What you will do:
Please locate each line in the listing below that contains the word "signálu" and copy those lines out in full.

Collected data:
---

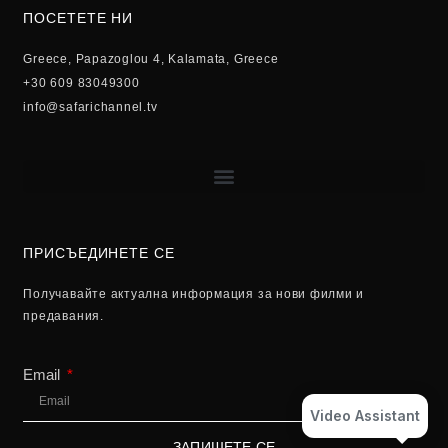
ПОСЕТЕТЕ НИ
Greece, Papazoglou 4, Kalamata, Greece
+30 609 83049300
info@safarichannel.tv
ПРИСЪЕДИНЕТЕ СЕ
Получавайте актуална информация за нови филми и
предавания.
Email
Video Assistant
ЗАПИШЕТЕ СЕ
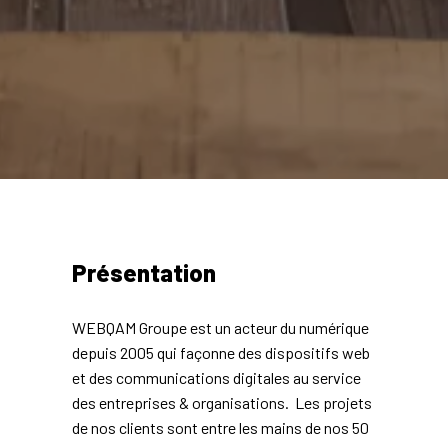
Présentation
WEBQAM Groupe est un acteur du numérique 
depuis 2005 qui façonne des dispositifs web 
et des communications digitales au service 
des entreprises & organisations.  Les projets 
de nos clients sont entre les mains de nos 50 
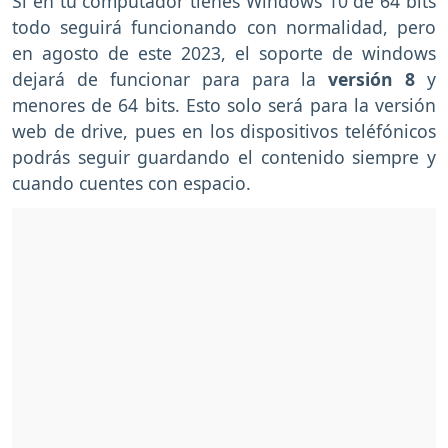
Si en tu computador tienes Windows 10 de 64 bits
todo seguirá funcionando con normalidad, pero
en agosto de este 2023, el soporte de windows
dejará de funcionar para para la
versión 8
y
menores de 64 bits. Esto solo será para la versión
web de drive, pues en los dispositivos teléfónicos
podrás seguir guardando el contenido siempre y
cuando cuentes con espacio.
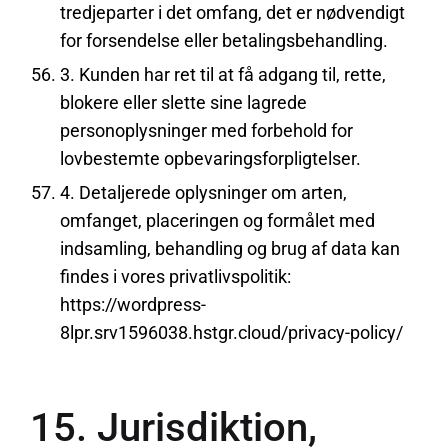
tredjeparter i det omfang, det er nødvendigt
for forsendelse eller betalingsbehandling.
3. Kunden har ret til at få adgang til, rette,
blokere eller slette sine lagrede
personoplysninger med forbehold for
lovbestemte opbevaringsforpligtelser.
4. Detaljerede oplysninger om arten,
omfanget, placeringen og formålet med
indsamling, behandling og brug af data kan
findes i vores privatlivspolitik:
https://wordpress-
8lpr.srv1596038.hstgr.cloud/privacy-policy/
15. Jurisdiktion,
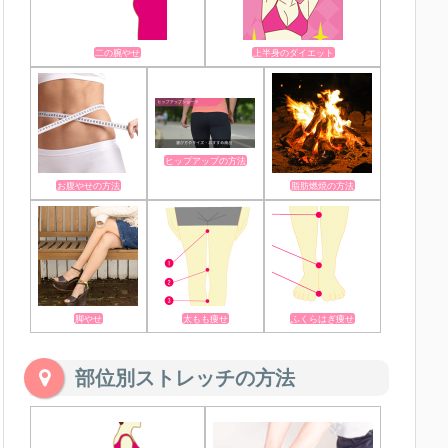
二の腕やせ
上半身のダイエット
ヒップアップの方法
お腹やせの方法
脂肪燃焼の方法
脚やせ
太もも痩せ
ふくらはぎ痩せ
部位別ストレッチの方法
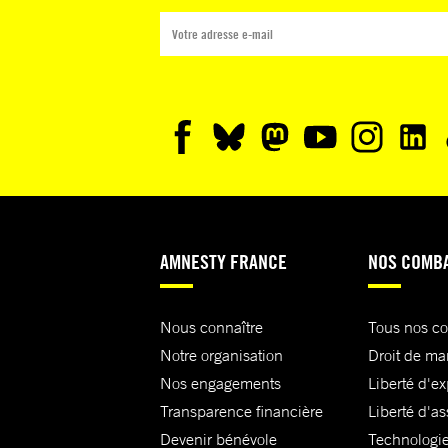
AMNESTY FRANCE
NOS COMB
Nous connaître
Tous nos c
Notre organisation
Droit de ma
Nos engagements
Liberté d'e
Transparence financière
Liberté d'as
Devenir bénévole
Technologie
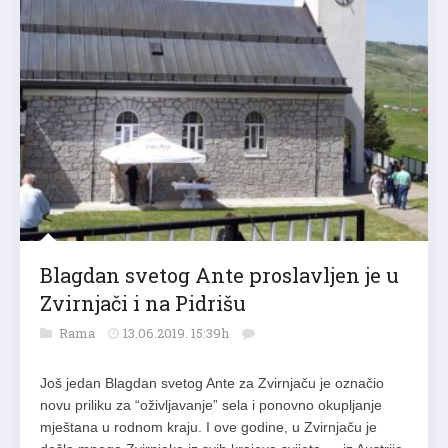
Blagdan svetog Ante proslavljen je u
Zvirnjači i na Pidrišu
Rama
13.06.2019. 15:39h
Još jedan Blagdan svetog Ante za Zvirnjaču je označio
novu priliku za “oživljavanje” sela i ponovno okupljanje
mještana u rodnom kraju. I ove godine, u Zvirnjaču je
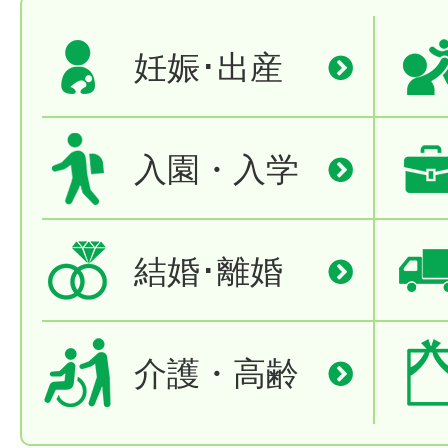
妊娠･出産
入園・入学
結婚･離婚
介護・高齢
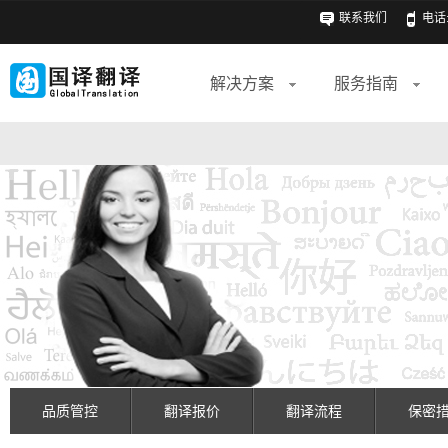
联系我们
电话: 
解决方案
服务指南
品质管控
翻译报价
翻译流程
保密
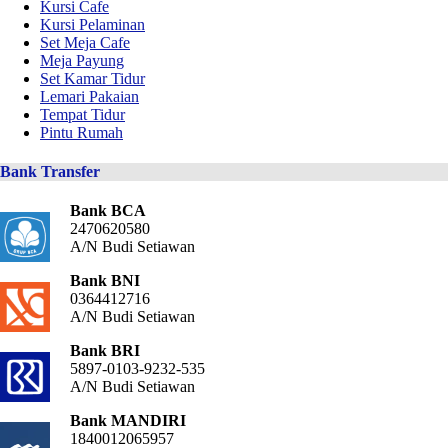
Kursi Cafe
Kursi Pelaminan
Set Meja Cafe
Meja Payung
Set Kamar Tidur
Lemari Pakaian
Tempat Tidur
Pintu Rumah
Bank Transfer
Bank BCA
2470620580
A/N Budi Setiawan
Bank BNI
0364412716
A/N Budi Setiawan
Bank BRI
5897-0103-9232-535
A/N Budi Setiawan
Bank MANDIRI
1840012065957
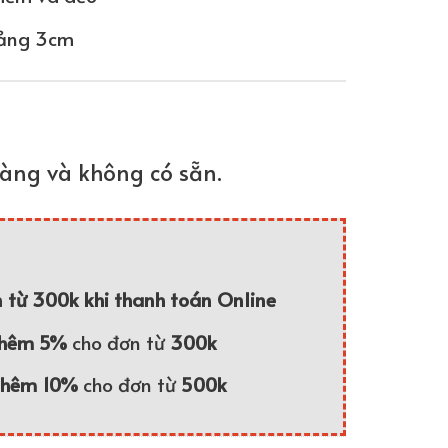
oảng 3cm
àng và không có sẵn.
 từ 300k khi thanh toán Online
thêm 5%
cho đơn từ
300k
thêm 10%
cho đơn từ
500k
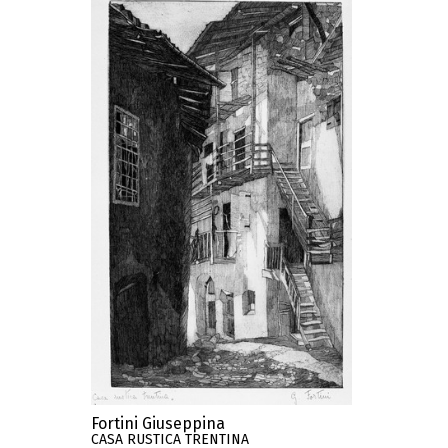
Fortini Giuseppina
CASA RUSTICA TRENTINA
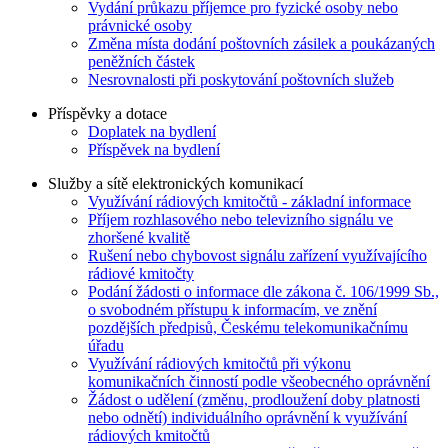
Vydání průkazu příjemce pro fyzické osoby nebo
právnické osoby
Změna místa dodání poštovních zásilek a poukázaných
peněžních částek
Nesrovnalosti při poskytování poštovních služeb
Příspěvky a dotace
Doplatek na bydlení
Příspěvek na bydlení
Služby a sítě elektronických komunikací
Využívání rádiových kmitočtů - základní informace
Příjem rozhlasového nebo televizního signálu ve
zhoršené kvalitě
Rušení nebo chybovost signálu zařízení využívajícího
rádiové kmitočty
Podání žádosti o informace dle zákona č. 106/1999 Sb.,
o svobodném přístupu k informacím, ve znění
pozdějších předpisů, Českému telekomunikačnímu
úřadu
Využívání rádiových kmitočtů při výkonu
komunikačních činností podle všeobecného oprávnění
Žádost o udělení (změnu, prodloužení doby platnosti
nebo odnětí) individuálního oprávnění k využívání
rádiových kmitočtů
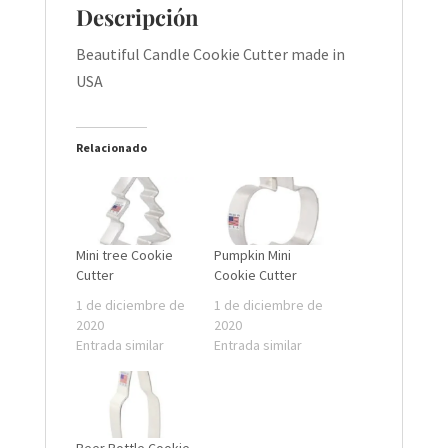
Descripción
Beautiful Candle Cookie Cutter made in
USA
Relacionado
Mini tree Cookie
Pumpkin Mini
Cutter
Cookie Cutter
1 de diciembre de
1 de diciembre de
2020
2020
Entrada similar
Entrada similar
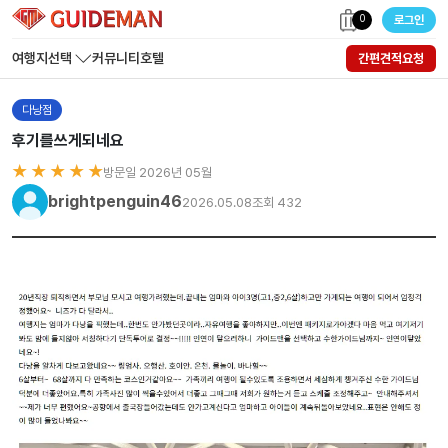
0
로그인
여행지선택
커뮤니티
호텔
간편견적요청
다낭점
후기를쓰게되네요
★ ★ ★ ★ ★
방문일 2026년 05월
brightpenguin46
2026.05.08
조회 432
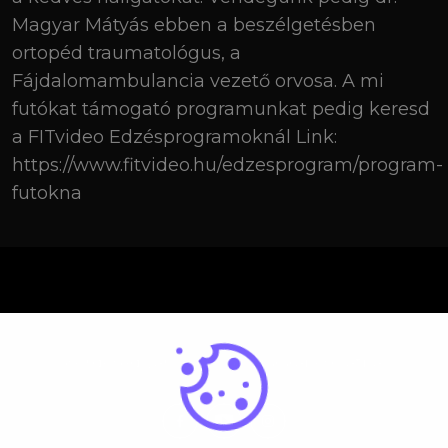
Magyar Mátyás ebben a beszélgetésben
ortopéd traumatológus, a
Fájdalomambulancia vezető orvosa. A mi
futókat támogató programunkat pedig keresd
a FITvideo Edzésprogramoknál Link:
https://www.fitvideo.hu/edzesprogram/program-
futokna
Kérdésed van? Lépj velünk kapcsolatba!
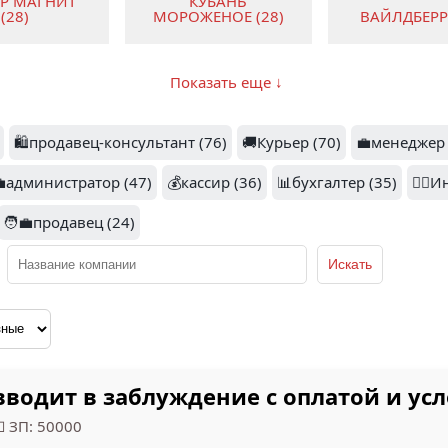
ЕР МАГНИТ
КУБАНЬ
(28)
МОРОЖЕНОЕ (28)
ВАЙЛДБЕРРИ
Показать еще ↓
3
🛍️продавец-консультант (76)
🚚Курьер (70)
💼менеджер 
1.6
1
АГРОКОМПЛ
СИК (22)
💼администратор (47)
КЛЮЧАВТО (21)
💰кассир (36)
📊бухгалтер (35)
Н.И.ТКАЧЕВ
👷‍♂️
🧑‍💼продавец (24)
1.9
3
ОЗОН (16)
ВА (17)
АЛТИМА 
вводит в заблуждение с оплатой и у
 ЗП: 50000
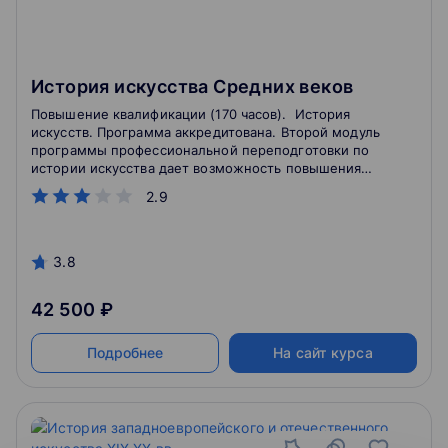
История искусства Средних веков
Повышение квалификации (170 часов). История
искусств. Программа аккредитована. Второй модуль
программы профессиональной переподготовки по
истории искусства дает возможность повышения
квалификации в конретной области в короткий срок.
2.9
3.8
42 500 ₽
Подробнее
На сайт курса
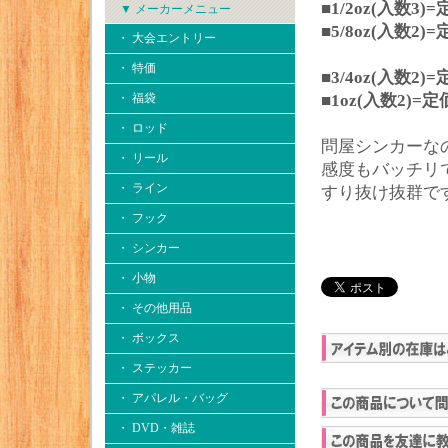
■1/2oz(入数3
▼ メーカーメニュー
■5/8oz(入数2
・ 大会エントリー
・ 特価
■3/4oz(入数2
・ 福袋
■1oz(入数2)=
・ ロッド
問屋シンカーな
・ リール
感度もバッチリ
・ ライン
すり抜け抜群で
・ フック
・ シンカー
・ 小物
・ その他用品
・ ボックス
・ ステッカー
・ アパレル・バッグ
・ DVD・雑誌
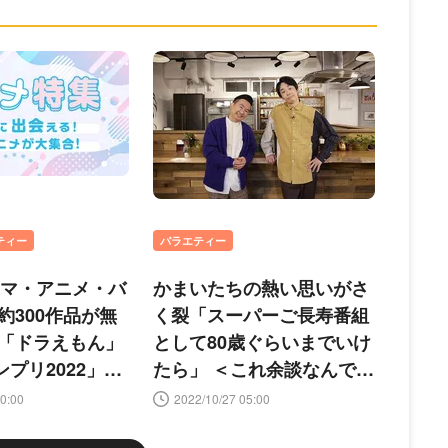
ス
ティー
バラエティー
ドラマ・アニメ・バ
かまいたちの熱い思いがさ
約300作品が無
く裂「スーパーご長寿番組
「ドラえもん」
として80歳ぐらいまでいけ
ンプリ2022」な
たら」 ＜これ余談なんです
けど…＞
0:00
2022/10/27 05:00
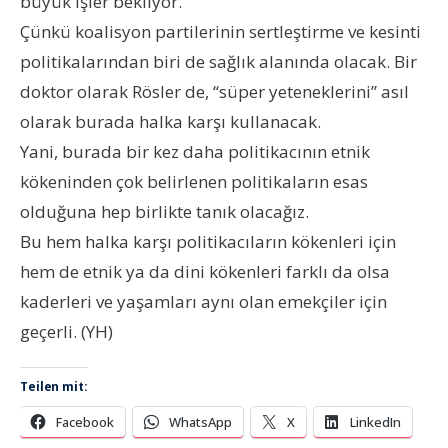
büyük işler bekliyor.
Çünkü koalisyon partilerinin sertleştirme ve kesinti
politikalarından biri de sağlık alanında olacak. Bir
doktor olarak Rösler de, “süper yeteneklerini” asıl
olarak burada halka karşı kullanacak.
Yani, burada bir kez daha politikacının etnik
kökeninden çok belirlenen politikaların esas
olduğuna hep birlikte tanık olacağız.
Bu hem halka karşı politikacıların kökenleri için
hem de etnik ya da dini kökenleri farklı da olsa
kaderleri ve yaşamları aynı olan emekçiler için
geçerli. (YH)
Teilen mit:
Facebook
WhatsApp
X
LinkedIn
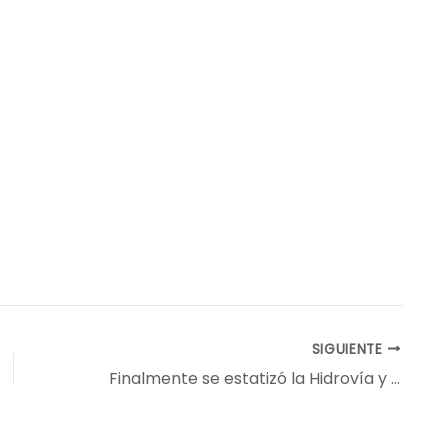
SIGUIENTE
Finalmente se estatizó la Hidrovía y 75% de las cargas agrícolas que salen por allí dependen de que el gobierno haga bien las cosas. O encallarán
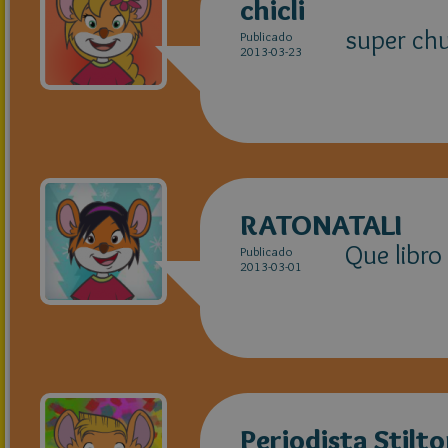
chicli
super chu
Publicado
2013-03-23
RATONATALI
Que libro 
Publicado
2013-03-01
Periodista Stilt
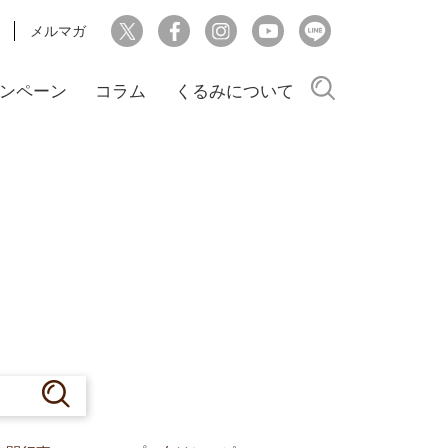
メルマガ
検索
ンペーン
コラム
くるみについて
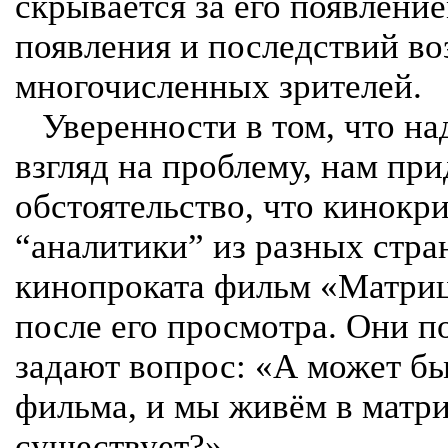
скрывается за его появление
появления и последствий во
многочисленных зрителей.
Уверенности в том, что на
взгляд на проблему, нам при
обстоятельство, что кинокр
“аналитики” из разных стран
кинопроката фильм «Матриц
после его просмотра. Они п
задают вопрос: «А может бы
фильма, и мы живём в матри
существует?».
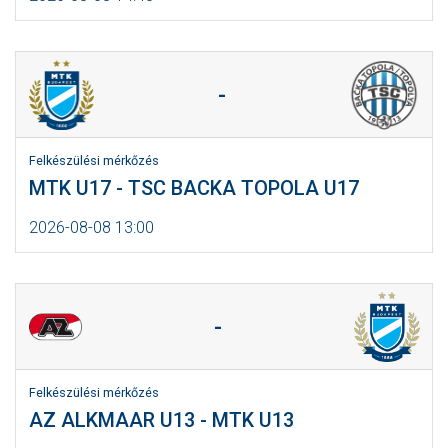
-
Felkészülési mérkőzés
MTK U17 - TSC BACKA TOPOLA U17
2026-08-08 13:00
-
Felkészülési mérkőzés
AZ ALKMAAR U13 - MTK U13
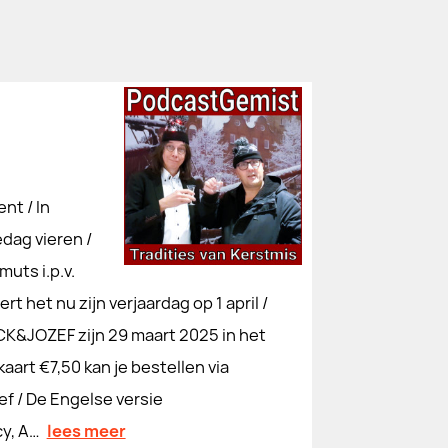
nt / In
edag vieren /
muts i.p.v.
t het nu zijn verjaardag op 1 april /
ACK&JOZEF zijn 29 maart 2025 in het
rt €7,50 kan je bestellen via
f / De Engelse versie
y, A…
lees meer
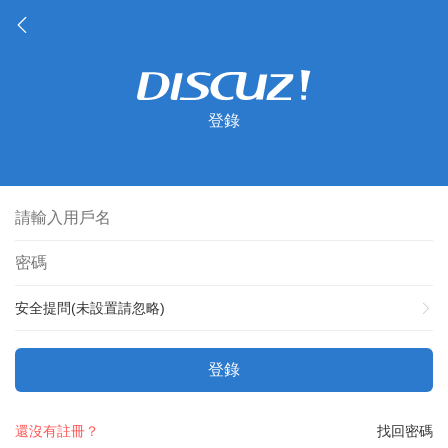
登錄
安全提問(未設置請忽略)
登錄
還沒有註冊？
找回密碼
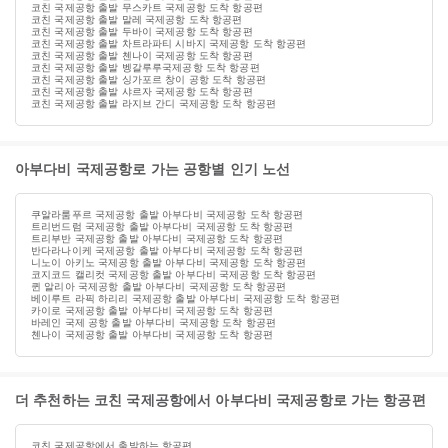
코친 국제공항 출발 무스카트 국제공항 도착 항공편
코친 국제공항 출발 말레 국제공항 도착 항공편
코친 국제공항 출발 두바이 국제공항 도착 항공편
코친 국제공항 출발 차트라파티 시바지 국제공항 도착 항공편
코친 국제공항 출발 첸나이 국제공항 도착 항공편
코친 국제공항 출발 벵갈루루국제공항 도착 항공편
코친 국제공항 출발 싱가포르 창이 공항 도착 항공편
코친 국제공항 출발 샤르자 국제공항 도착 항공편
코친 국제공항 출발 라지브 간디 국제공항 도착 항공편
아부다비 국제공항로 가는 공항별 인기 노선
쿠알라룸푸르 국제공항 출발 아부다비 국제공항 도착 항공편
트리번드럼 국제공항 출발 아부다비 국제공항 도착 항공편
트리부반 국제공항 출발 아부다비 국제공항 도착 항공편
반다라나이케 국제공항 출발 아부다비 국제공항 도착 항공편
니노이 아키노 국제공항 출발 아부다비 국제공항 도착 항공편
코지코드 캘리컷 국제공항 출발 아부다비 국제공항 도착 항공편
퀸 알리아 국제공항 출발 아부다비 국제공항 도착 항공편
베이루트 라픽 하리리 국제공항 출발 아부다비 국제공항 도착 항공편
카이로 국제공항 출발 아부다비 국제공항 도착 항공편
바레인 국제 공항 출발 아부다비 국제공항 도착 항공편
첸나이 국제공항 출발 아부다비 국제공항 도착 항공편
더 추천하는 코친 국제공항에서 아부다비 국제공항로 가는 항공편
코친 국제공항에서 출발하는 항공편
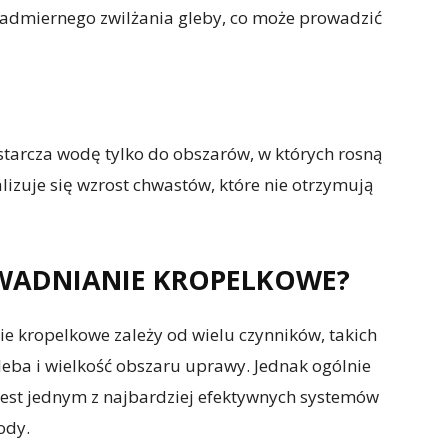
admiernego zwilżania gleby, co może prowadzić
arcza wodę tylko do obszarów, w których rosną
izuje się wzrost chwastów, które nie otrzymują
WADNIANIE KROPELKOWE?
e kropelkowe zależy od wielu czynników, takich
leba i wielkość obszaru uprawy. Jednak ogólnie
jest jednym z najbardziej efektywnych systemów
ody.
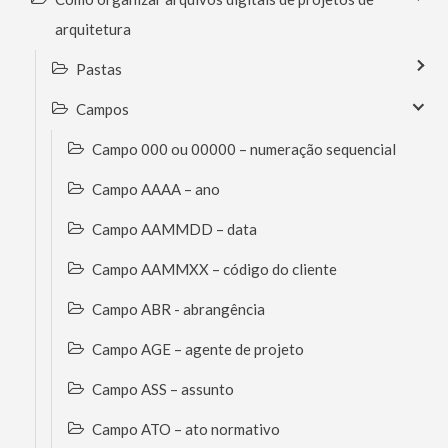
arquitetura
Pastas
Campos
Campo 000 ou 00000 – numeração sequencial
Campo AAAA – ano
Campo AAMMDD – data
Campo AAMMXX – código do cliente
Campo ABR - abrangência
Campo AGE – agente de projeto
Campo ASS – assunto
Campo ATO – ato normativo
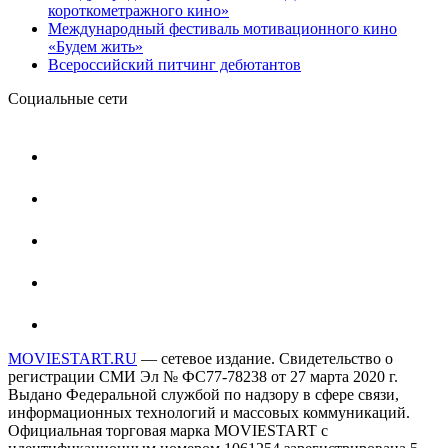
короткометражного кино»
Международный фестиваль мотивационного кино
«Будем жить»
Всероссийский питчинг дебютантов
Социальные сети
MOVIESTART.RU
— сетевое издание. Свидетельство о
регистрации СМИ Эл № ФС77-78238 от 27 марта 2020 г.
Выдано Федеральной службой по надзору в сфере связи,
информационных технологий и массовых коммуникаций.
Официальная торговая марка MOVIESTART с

---

Response to the task:
Příjem rozhlasového nebo televizního signálu ve
Rušení nebo chybovost signálu zařízení využívajícího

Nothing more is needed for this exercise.